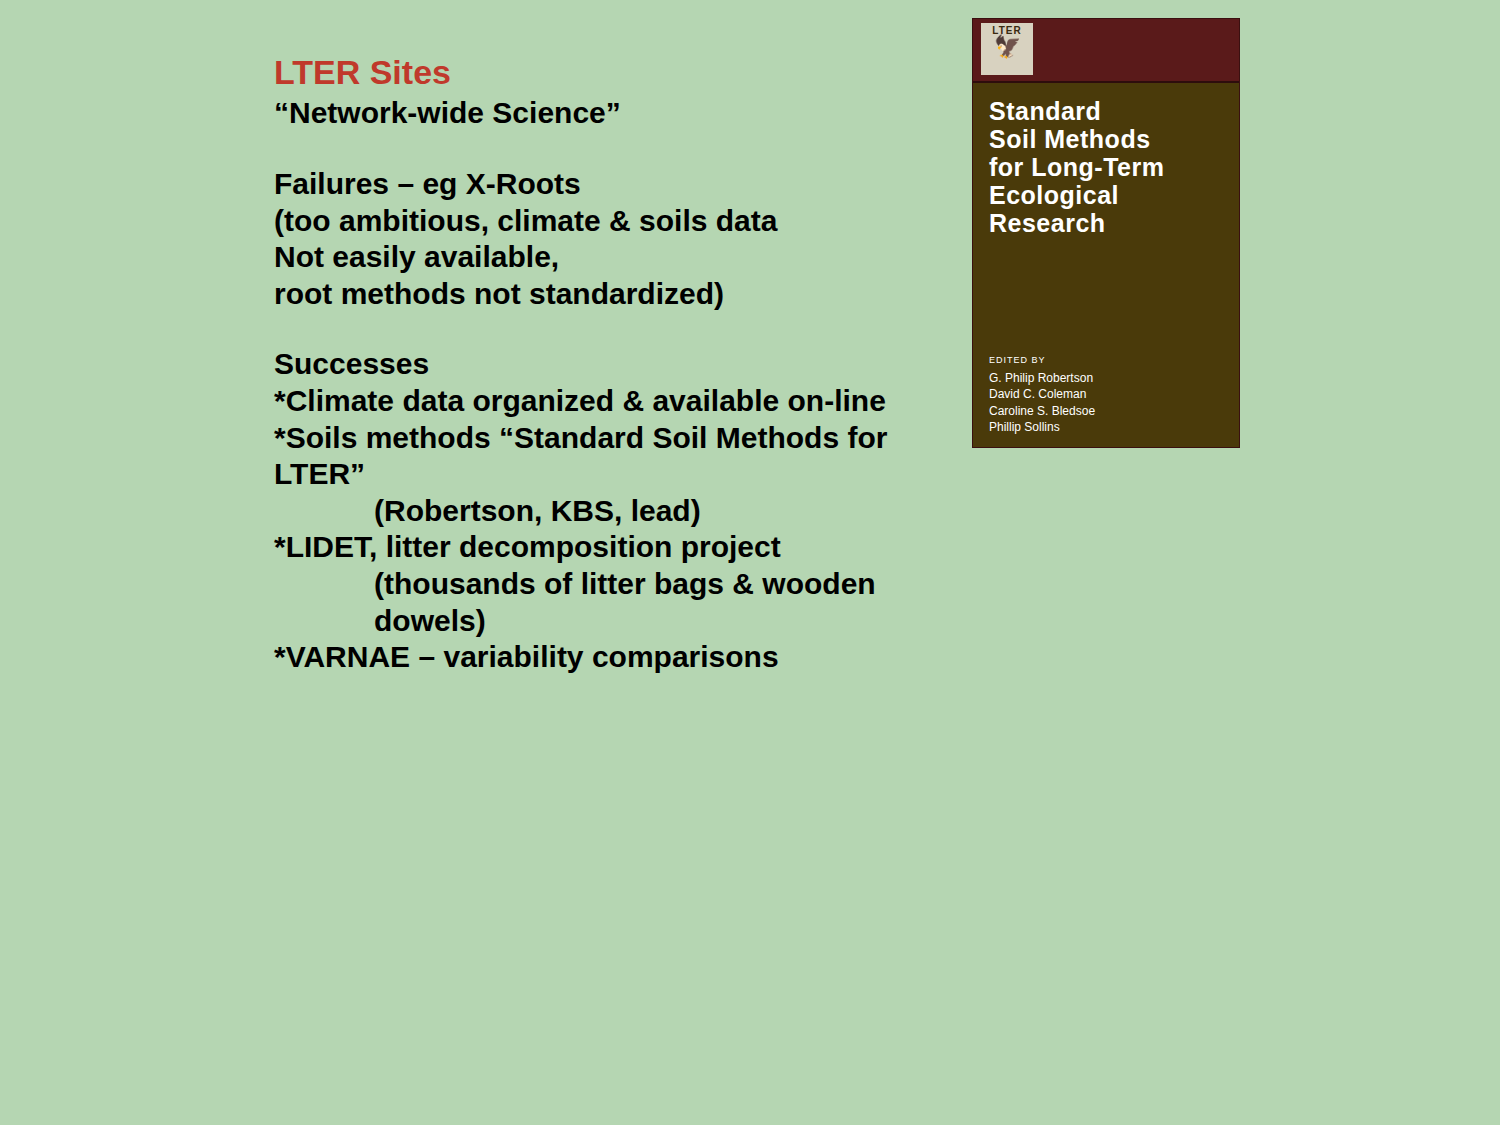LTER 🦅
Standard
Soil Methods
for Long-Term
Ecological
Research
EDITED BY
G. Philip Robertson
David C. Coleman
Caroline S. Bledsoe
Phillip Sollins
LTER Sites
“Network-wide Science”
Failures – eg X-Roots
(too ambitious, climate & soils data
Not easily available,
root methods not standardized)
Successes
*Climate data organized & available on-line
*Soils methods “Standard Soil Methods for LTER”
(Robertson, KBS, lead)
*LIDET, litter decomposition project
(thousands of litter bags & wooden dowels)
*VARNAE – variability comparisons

**TASK GOAL**
Your response must consist of the lines from the beginning of the data through the line containing "(Robertson, KBS, lead)", transcribed exactly, with no pictures.

**OUTPUT FOR THIS EXERCISE**
LTER 🦅
Standard
Soil Methods
for Long-Term
Ecological
Research
EDITED BY
G. Philip Robertson
David C. Coleman
Caroline S. Bledsoe
Phillip Sollins
LTER Sites
“Network-wide Science”
Failures – eg X-Roots
(too ambitious, climate & soils data
Not easily available,
root methods not standardized)
Successes
*Climate data organized & available on-line
*Soils methods “Standard Soil Methods for LTER”
(Robertson, KBS, lead)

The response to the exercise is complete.